The bottom layer of the team’s material is made up of photosensitive pixels that independently respond to the amount of light shining on it. A pixel will appear black if there is no light shining on it; however, if there is a certain amount of light beyond a specific threshold, the pixel changes to white.

Roger Hanlon, a senior scientist at the Marine Biological Laboratory in Woods Hole, Massachusetts, assisted Rogers in the process and brought a biological perspective to the project. 

“The cephalopods change faster and with more diversity than any animal we know of,” Hanlon said. “My lab has been studying the functional morphology of the skin of these animals, and it’s that aspect that John Rogers and his team have looked at for inspiration in how to construct a man-made electronic display that can change color and pattern and even flex its skin, somewhat like the animal does.

“A very unique part of this paper is, number one, (Rogers) made it flexible.
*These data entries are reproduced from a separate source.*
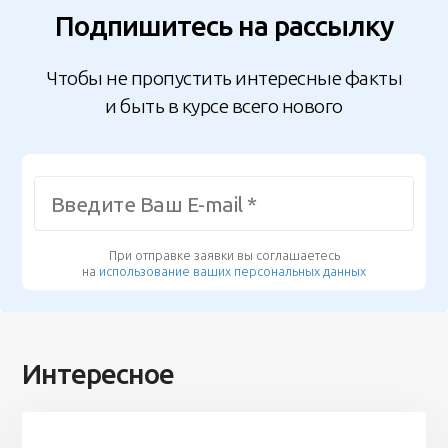
Подпишитесь на рассылку
Чтобы не пропустить интересные факты
и быть в курсе всего нового
При отправке заявки вы соглашаетесь
на
использование ваших персональных данных
Интересное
And making a flexible electronic display is not easy to begin with,” Hanlon said. “Second of all, they layered it somewhat along the lines of how the animal layers its skin.”

Hanlon also noted the significance of including embedded light sensors in the device’s design.

“What they came up with is really novel,” he said. “Instead of having one brain and having everything depend on one brain receiving information, collating it and sending it out, you now have little sensors out in the skin that can take some information and … affect some motor change or a visible change in the skin.” 

While the team was inspired by the inner workings of these creatures, Rogers said they did not replicate them exactly in their devices.

“It’s very much bio-inspired engineering as opposed to bio-mimicry,” Rogers said. “We’re not trying to copy the cephalopod, because although it does a lot of great stuff, it doesn’t work outside of a water environment, for instance. But there are some really interesting concepts there that we’re able to pull out and implement in kind of an abstract way in our devices.”

While the word “camouflage” brings military to mind, others have approached Rogers with ideas for more civilian and consumer applications for this new material.

Anke Loh, a professor at the School of the Art Institute of Chicago, has reached out to Rogers to discuss the potential use of the camouflage sheet in fashion.

“This is appealing to her because it just creates some new possibilities for how you might do adaptive clothing,” he said.

But Rogers also noted that consumers may not want their clothes to blend in with their surroundings, and suggested that a simple software tweak could make the pixels stand out from their surroundings instead.

People in architecture have also noted its potential for use in various living environments.

“There are a lot of different applications,” Rogers said. “Military camouflage is kind of the obvious one, but it’s interesting how many different people have come up and had ideas of their own.”